When the optical disc shown in FIG. 3 was manufactured by injection molding, the double transcription occurred mainly at inner and outer areas of the sample mark area 16 of the disc 1, especially at boundary areas with the inner mirror area 17 and the outer mirror area 15. This phenomenon hardly occurred at the ordinary disc having grooves or pits on the whole surface of the disc. However, the phenomenon occurred at the disc for the sample servo method. As described above, a ratio occupying sample mark itself on the whole surface is small as about 10%, the remaining parts are mirror face. Therefore, the inventors considered that, at the time of injection molding, the plastic resin moves easily, and the double transcription occurred.

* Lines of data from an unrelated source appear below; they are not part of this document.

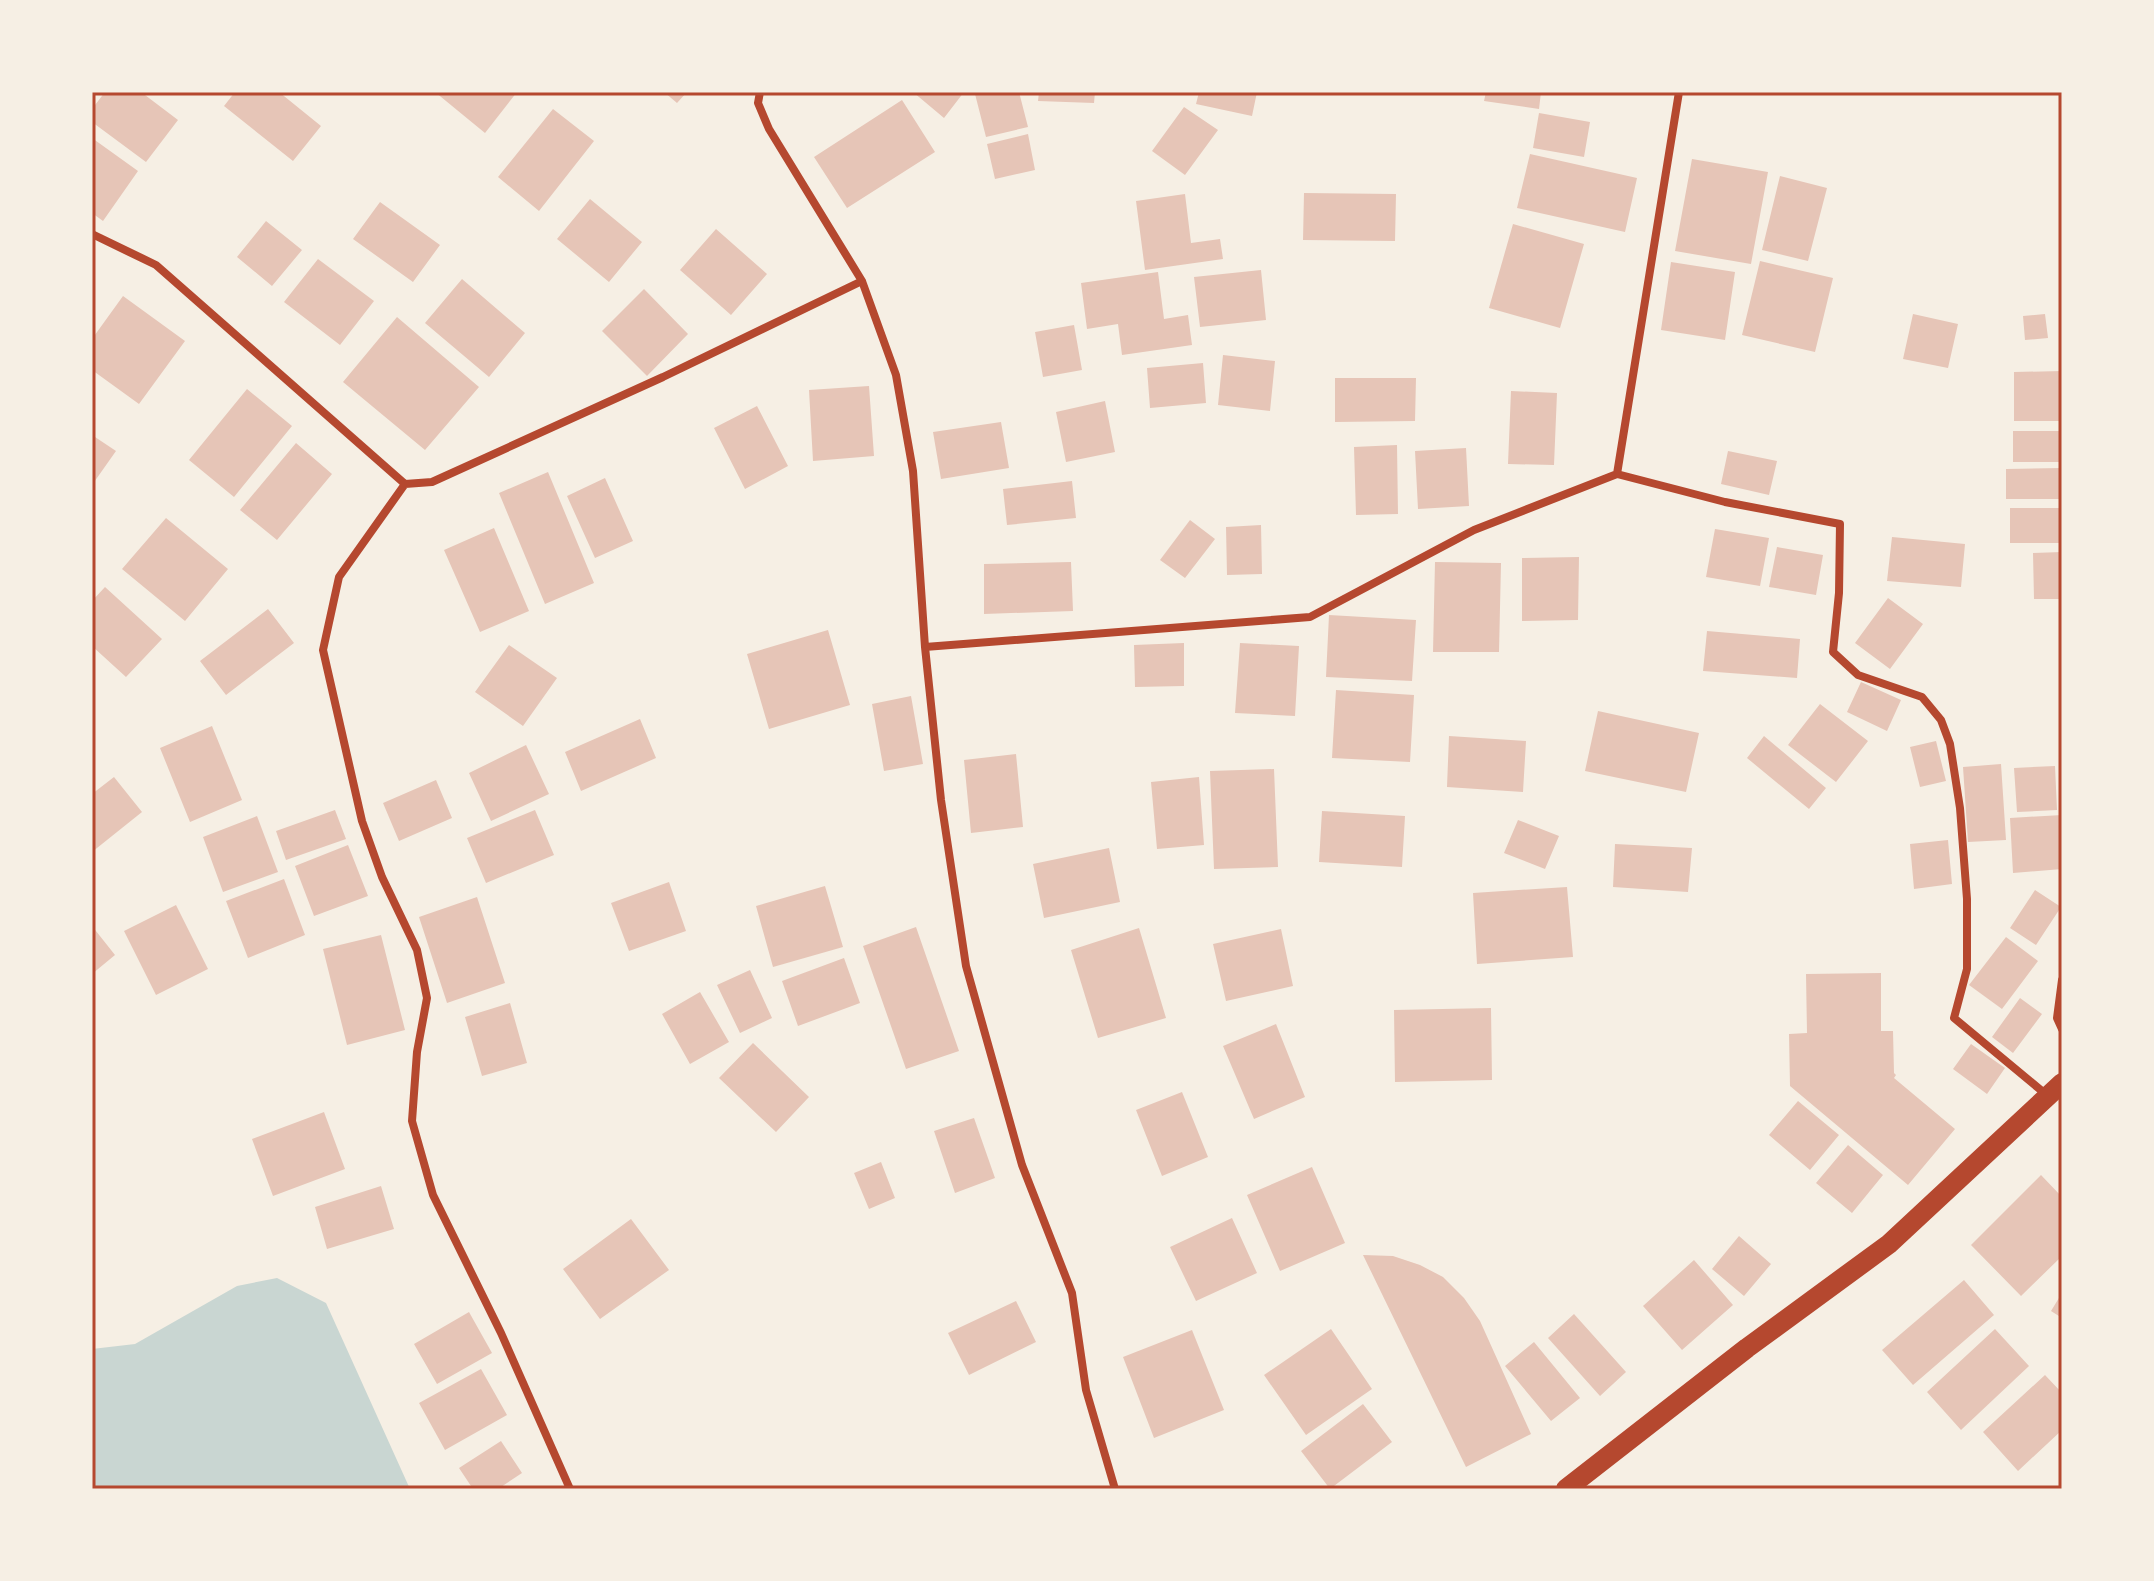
<svg xmlns="http://www.w3.org/2000/svg" width="2154" height="1581" font-family="Montserrat,sans-serif">
  <style>
    .water { fill: #c9d6d2 }
    .building { fill: #e6c5b7 }
    .lines { fill: none; stroke-linecap: round; stroke-linejoin: round }
    .minor { stroke: #b5482f; stroke-width: 8 }
    .primary { stroke: #b5482f; stroke-width: 20 }
    .neatline { fill: none; stroke: #b5482f; stroke-width: 3 }
  </style>
  <rect width="100%" height="100%" fill="#f6efe4"/>
  <path class="water" d="M277,1278L326,1303L410,1489H92V1349L135,1344L237,1286Z"/>
  <path class="building" d="M105,92H141L178,120L146,162L92,122V109Z
    M235,92H279L321,126L293,161L224,106Z
    M435,92H517L485,133Z
    M664,92H687L677,103Z
    M913,92H964L944,118Z
    M984,92H1019L1028,127L986,137L975,94Z
    M1039,92H1095L1094,103L1038,101Z
    M1199,92H1257L1252,116L1196,104Z
    M1486,92H1541L1539,109L1484,101Z
    M902,100L935,152L847,208L814,157Z
    M1184,107L1218,130L1185,175L1152,151Z
    M553,109L594,141L539,211L498,177Z
    M1539,113L1590,122L1584,157L1533,148Z
    M1028,134L1035,170L995,179L987,144Z
    M92,138L138,171L103,221L92,213Z
    M1530,154L1637,178L1625,232L1517,208Z
    M1692,159L1768,172L1751,264L1675,251Z
    M1780,176L1827,188L1808,261L1762,250Z
    M1304,193L1396,194L1395,241L1303,240Z
    M1185,194L1191,243L1220,239L1223,259L1145,270L1136,201Z
    M590,199L642,242L609,282L557,239Z
    M380,202L440,245L413,282L353,239Z
    M266,221L302,250L272,286L237,257Z
    M1513,224L1584,244L1560,328L1489,308Z
    M716,229L767,274L731,315L680,270Z
    M318,259L374,301L340,345L284,302Z
    M1760,261L1833,278L1815,352L1742,335Z
    M1671,262L1735,272L1725,340L1661,330Z
    M1261,270L1266,320L1200,327L1194,277Z
    M1158,272L1164,319L1188,315L1192,345L1122,355L1118,324L1087,329L1081,283Z
    M462,279L525,333L489,377L425,323Z
    M644,289L688,334L647,376L602,331Z
    M123,296L185,341L139,404L92,370V339Z
    M1913,314L1958,324L1948,368L1903,359Z
    M2045,314L2048,338L2025,340L2023,316Z
    M397,317L479,387L425,450L343,382Z
    M1074,325L1082,370L1043,377L1035,332Z
    M1223,355L1275,361L1270,411L1218,405Z
    M1203,363L1206,403L1150,408L1147,368Z
    M2062,371V421H2014V372Z
    M1335,378H1416L1415,421L1335,422Z
    M869,386L874,456L813,461L809,390Z
    M247,389L292,426L234,497L189,460Z
    M1511,391L1557,393L1554,465L1508,464Z
    M1105,401L1115,452L1066,462L1056,412Z
    M757,406L788,466L745,489L714,428Z
    M1001,422L1009,468L941,479L933,432Z
    M2013,431H2062V462H2013Z
    M92,435L116,451L92,485Z
    M296,443L332,474L277,540L240,510Z
    M1397,445L1398,514L1356,515L1354,447Z
    M1466,448L1469,506L1418,509L1415,451Z
    M1728,451L1777,461L1769,495L1721,484Z
    M2062,468V499H2006V469Z
    M548,472L594,583L545,604L499,493Z
    M605,478L633,541L595,558L567,496Z
    M1072,481L1076,518L1007,525L1003,489Z
    M2010,508H2062V543H2010Z
    M166,518L228,569L185,621L122,569Z
    M1190,520L1215,539L1185,578L1160,560Z
    M1261,525L1262,574L1227,575L1226,527Z
    M494,528L529,611L480,632L444,550Z
    M1715,529L1769,538L1760,586L1706,577Z
    M1892,537L1965,544L1961,587L1887,581Z
    M1777,547L1823,555L1816,595L1769,587Z
    M2062,552V599H2034L2033,553Z
    M1579,557L1578,620L1522,621V558Z
    M1071,562L1073,611L984,614V564Z
    M1435,562L1501,563L1499,652H1433Z
    M105,587L162,639L126,677L92,646V601Z
    M1888,598L1923,624L1890,669L1855,643Z
    M268,609L294,643L226,695L200,661Z
    M1329,615L1416,620L1412,681L1326,677Z
    M828,630L850,705L769,729L747,654Z
    M1707,631L1800,639L1797,678L1703,671Z
    M1184,643V686L1135,687L1134,645Z
    M1240,643L1299,646L1295,716L1235,713Z
    M509,645L557,678L523,726L475,692Z
    M1861,682L1901,700L1887,731L1847,712Z
    M1336,690L1414,695L1410,762L1332,758Z
    M911,696L923,764L884,771L872,704Z
    M1820,704L1868,741L1836,782L1788,745Z
    M1598,711L1699,733L1686,792L1585,771Z
    M640,719L656,758L581,791L565,752Z
    M212,726L242,800L190,822L160,748Z
    M1449,736L1526,741L1523,792L1447,787Z
    M1764,736L1826,788L1809,809L1747,758Z
    M1936,741L1946,781L1920,787L1910,747Z
    M526,745L549,794L491,821L469,773Z
    M1016,754L1023,827L971,833L964,760Z
    M2001,764L2006,840L1968,842L1963,767Z
    M2055,766L2057,810L2017,812L2014,768Z
    M1274,769L1278,867L1214,869L1210,771Z
    M114,777L142,812L92,852V794Z
    M1199,777L1204,845L1157,849L1151,782Z
    M436,780L452,818L399,841L383,803Z
    M335,810L346,839L286,860L276,831Z
    M535,810L554,855L486,883L467,838Z
    M1322,811L1405,816L1402,867L1319,862Z
    M2062,815V869L2013,873L2010,818Z
    M257,816L278,872L223,892L203,837Z
    M1518,820L1559,836L1545,869L1504,853Z
    M1948,840L1952,884L1914,889L1910,844Z
    M1615,844L1692,848L1688,892L1613,887Z
    M348,845L368,896L314,916L295,866Z
    M1109,848L1120,902L1044,918L1033,864Z
    M284,879L305,935L248,958L226,901Z
    M669,882L686,931L629,951L611,903Z
    M825,886L843,947L773,967L756,906Z
    M1567,887L1573,957L1477,964L1473,893Z
    M2035,890L2061,907L2036,945L2010,928Z
    M477,897L505,983L447,1003L419,917Z
    M176,905L208,969L156,995L124,931Z
    M92,926L115,955L92,974Z
    M916,927L959,1051L906,1069L863,946Z
    M1139,928L1166,1018L1098,1038L1071,950Z
    M1281,929L1293,986L1226,1001L1213,944Z
    M381,935L405,1030L347,1045L323,949Z
    M2006,937L2038,961L2002,1009L1969,985Z
    M844,958L860,1003L798,1026L782,981Z
    M750,970L772,1018L740,1033L717,985Z
    M1881,973V1031H1893L1894,1073L1896,1075L1894,1078L1955,1129L1908,1185L1790,1086L1789,1034L1807,1033L1806,974Z
    M700,992L729,1042L690,1064L662,1014Z
    M2020,998L2042,1014L2013,1053L1992,1037Z
    M510,1003L527,1063L482,1076L465,1017Z
    M1491,1008L1492,1080L1395,1082L1394,1010Z
    M1276,1024L1305,1097L1254,1119L1223,1046Z
    M753,1043L809,1097L776,1132L719,1078Z
    M1971,1044L2005,1068L1987,1094L1953,1069Z
    M1182,1092L1208,1157L1162,1176L1136,1110Z
    M1798,1101L1839,1135L1810,1170L1769,1135Z
    M324,1112L345,1169L273,1196L252,1139Z
    M974,1118L995,1178L955,1193L934,1131Z
    M1848,1145L1883,1175L1852,1213L1816,1183Z
    M881,1162L895,1198L869,1209L854,1173Z
    M1312,1167L1345,1243L1280,1271L1247,1195Z
    M2041,1175L2062,1197V1256L2021,1296L1971,1245Z
    M381,1186L394,1229L327,1249L315,1207Z
    M1232,1218L1257,1273L1196,1301L1170,1247Z
    M631,1219L669,1270L600,1319L563,1269Z
    M1739,1236L1771,1264L1744,1296L1712,1269Z
    M1363,1255L1393,1256L1420,1265L1443,1277L1464,1298L1480,1321L1531,1434L1466,1467Z
    M1694,1260L1733,1305L1682,1350L1643,1306Z
    M1964,1280L1994,1315L1913,1385L1882,1350Z
    M2062,1293V1318L2051,1311Z
    M1016,1301L1036,1342L969,1375L948,1333Z
    M469,1312L492,1353L437,1384L414,1344Z
    M1574,1314L1626,1372L1600,1396L1548,1338Z
    M1331,1329L1372,1389L1306,1435L1264,1375Z
    M1995,1329L2029,1366L1961,1430L1927,1392Z
    M1192,1330L1224,1410L1154,1438L1123,1357Z
    M1534,1342L1580,1398L1551,1421L1505,1366Z
    M481,1369L507,1415L445,1450L419,1403Z
    M2045,1375L2062,1393V1430L2018,1471L1983,1432Z
    M1363,1404L1392,1442L1330,1489L1301,1451Z
    M501,1441L522,1473L498,1489H473L459,1468Z"/>
  <g class="lines">
    <path class="minor" d="M760,92L758,103L769,129L862,281L896,375L913,471L925,647L941,800L966,966L1022,1165L1072,1293L1086,1390L1115,1489
      M92,234L156,265L405,484L432,482L663,377L862,281
      M1617,474L1679,92
      M405,484L339,577L323,650L362,821L382,877L417,950L427,998L417,1052L412,1121L433,1195L501,1333L570,1489
      M925,647L1310,617L1474,530L1617,474L1725,502L1840,524L1839,593L1833,652L1858,675L1922,697L1941,720L1950,744L1960,808L1967,899V969L1954,1018L2048,1096
      M2062,980L2057,1018L2062,1029"/>
    <path class="primary" d="M1566,1489L1747,1348L1889,1244L2062,1083"/>
  </g>
  <rect width="2154" height="1581" fill="none" stroke="#f6efe4" stroke-width="188"/>
  <rect x="94" y="94" width="1966" height="1393" class="neatline"/>
</svg>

The inventors paid their attention to the phenomenon that the double transcription occurred at the inner and outer areas of the sample mark area, and they considered a mechanism of occurring the double transcription as follows.

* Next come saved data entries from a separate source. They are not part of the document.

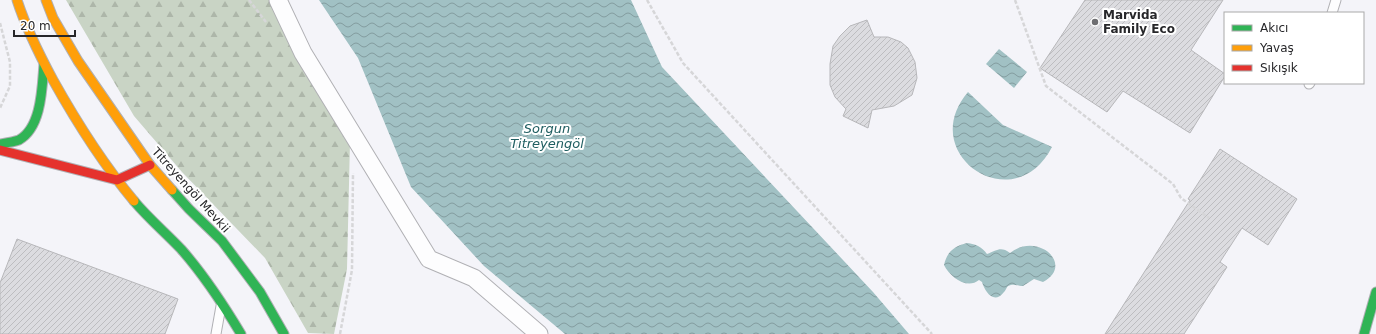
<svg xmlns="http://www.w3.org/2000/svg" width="1376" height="334" viewBox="0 0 1376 334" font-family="'DejaVu Sans',sans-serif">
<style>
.forest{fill:url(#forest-firs)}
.water{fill:url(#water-waves)}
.building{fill:url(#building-hatch);stroke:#b7b7ba}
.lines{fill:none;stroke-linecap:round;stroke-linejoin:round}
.lane-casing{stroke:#b0b0b4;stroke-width:11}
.street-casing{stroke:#b0b0b4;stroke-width:19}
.fast-casing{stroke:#b0b0b4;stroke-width:11}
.slow-casing{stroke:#b0b0b4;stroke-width:11}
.jam-casing{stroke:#b0b0b4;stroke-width:11}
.path{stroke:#d6d6d8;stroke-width:2.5;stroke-dasharray:4 2;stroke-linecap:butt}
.lane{stroke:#fdfdfe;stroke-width:9}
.street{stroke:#fdfdfe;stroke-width:17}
.fast{stroke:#30b455;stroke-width:9}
.slow{stroke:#ff9f0a;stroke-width:9}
.jam{stroke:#e5322d;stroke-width:9}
.poi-dot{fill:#6f6f72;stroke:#fff;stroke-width:1.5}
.labels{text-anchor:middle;stroke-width:4;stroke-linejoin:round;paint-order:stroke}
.poi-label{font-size:12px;font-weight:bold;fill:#27272a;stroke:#fff;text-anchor:start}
.street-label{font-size:12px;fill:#27272a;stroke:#fff}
.water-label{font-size:13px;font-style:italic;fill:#215f62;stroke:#fff}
</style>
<defs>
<pattern id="forest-firs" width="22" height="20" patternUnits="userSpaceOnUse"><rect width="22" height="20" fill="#c9d4c5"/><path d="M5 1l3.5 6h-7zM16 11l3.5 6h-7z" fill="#adb6a9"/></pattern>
<pattern id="water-waves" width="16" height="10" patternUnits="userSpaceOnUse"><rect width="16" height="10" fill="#a1c1c4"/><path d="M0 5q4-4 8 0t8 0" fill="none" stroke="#839d9f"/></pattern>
<pattern id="building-hatch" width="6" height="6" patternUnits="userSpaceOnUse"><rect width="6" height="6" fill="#dcdce0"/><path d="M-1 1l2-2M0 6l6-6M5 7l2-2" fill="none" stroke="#bdbdc0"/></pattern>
</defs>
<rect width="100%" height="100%" fill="#f4f4f9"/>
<path class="forest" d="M66 0H271L350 142 347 269 334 334 308 333 265 258 182 172 134 116Z"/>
<g class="water">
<path d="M319 0H631L662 67 873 292 909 334H565L484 266 411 187 358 58Z"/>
<path d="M999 49 1027 72 1014 88 986 64Z"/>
<path d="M968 92 1003 125 1052 147C1014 221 915 154 968 92Z"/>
<path d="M967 243C976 244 982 247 987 254 997 250 1001 246 1010 253 1038 231 1075 265 1043 282L1034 279 1023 286C1019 286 1014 284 1011 285 1006 286 1007 289 1004 292 994 305 985 292 982 282L979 280C967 290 950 277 944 265 947 252 954 246 967 243Z"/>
</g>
<g class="building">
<path d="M1085 0H1223L1191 50 1225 74V76L1190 133 1123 91 1107 112 1040 68Z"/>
<path d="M867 20 874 37H888L901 42 908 48 915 62 917 78 912 95 894 106 872 110 868 128 843 116 846 109 835 97 830 85V64L833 46 840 36 850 26Z"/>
<path d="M1220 149 1297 199 1268 245 1242 228 1220 262 1227 267 1184 334H1105L1190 200 1188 199Z"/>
<path d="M17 239 178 299 165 334H0V283Z"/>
</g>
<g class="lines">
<defs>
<g id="lane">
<path d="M1332 13 1336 0"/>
<path d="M1309 84 1310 83"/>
<path d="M216 334 221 306"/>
</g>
<path id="street" d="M278 0 303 53 429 259 474 278 539 334"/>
<g id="fast">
<path d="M0 144C6 143 13 142 19 140 42 127 42 87 44 64"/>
<path d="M172 190 189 209 222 241 260 292 284 334"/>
<path d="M134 201C149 219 166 233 181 249 204 275 223 304 241 334"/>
<path d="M1364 334 1376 292"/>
</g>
<g id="slow">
<path d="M17 0C26 28 39 54 53 80 77 123 103 164 134 201"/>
<path d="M46 0 53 18 78 61 150 165 172 190"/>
</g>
<path id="jam" d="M0 150 117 180 150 165"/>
</defs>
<use href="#lane" class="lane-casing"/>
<use href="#street" class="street-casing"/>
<use href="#fast" class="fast-casing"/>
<use href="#slow" class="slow-casing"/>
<use href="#jam" class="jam-casing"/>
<g class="path">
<path d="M249 0 266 22"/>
<path d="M647 0 683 63 932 334"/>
<path d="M1015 0 1046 86 1173 184 1181 198 1209 218"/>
<path d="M0 23 10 62V86L0 108"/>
<path d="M340 334 352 270 353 173"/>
</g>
<use href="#lane" class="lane"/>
<use href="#street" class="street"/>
<use href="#fast" class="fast"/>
<use href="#slow" class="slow"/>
<use href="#jam" class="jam"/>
</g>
<circle class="poi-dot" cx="1095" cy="22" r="4"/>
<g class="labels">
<g class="poi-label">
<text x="1103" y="19">Marvida<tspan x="1103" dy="14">Family Eco</tspan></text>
</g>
<g class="street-label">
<text transform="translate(191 190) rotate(48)" y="4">Titreyengöl Mevkii</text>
</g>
<g class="water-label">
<text x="547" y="133">Sorgun<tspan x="547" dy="15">Titreyengöl</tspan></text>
</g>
</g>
<rect x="1224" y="12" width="140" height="72" fill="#ffffff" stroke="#a9a9aa"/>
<rect x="1232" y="25" width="20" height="6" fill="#30b455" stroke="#a9a9aa"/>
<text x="1260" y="32" font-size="12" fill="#27272a">Akıcı</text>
<rect x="1232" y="45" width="20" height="6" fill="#ff9f0a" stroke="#a9a9aa"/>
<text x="1260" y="52" font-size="12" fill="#27272a">Yavaş</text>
<rect x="1232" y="65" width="20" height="6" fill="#e5322d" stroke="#a9a9aa"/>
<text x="1260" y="72" font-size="12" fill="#27272a">Sıkışık</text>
<path d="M14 30v6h61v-6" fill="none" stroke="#27272a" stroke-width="2"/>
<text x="20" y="30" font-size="12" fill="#27272a" stroke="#ffffff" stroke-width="3" paint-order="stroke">20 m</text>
</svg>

FIG. 4 shows an imaginary cross sectional view of a metal mold for the injection molding. Reference numerals 21 and 22 indicate the metal molds. A reference numeral 23 indicates a stamper. A reference numeral 24 indicates a cavity of the metal mold. FIG. 5 shows an imaginary state at the time of injecting resin into the cavity 24 of the metal mold. After injecting, the resin begins to become hard from hatched portions having a reference numeral 25, the resin locating portions indicated by a reference numeral 26 keep a comparatively soft state. At this state, for preventing a reverse of the resin through an injection aperture, a predetermined pressure is applied through the aperture as shown in FIG. 5, and then movement of the resin at the portions 26 where the resin is kept soft occurs, and causes the double transcription. Since the portions 26 are located at the inner and outer area in the cavity, the double transcription occurred at the inner and outer area of the disc. On the other hand, in case of an optical disc having grooves or pits almost on the entire surface of the disc, the double transcription never occured under the state shown in FIG. 5. The slight unevenness of the grooves or pits have a function for preventing movement of resin, even if, the pressure is applied when the resin is still soft, and thereby serve for preventing a generation of the double transcription. In case of the optical disc for the sample servo method, since only a limited number sample mark pits are provided, the effect for preventing the resin movement described above is very small, and the double transcription occurred.
As a result of the investigation described above, the present inventors found out that the double transcription can be prevented by forming grooves or pits at the portions 26 where the resin is kept soft, which have an effect of stopping a movement of the resin.